何年も見ていなかった指輪を前にしたら、うれしいような悲しいような苦しいような…複雑な感情が込み上げてきた。


「なぁ……」


「ん?」


「圭太が持っててくれて、よかったな」


「うん」


「なんだか、これを見たら、ほっとした気がするんだ」


「私もそんな感じ、なんでだろうね」


それからしばらく、二人してその指輪を眺めていた。


結婚した日付と、お互いのイニシャルが彫ってある。


「なんだか不思議な気分だわ。これ見ただけで当時のことを思い出した。最初、イニシャルが反対だったんだよね?」


「あー、そうそう!俺が俺に贈ったみたいな書き方でさ、慌てて直してもらったよな」


朝から緊張した結婚式を思い出す。


これからこの人と一生、一緒に生きていくんだとあの日、決めた……のに。



圭太が生まれて、気持ちがすれ違って離婚を決め、経済的な理由と家族としては壊れたくないという私のわがままで、親子3人の生活は続いてきた。

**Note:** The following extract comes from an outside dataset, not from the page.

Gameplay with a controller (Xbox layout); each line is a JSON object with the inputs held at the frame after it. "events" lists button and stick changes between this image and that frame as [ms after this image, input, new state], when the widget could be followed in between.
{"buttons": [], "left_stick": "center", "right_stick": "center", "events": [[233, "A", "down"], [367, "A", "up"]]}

世間から見たら、常識はずれのおかしな家族の形かもしれないけれど、それなりに幸せだったと今は思う。


法律上は独身だから、誰と何をしても問題にはならない関係だったのに、あれから特に何かあったということはない。


もしかしたら、雅史にはあったのかもしれないけれど気にもしてなかったから、わからないというのが本音だ。


雅史は慣れない仕事に転職して、資格も取って家事も育児も精一杯協力してくれたし、私も正社員として採用されてできる限り仕事と家庭を両立させてきた。


離婚してなかったら、お互いに甘えや依存が出て、こんなふうにうまくまわらなかったかもしれない、なんて思う。




「あれ?何か入ってる」


紙袋から雅史が取り出したのは、ブルーのメッセージカードだった。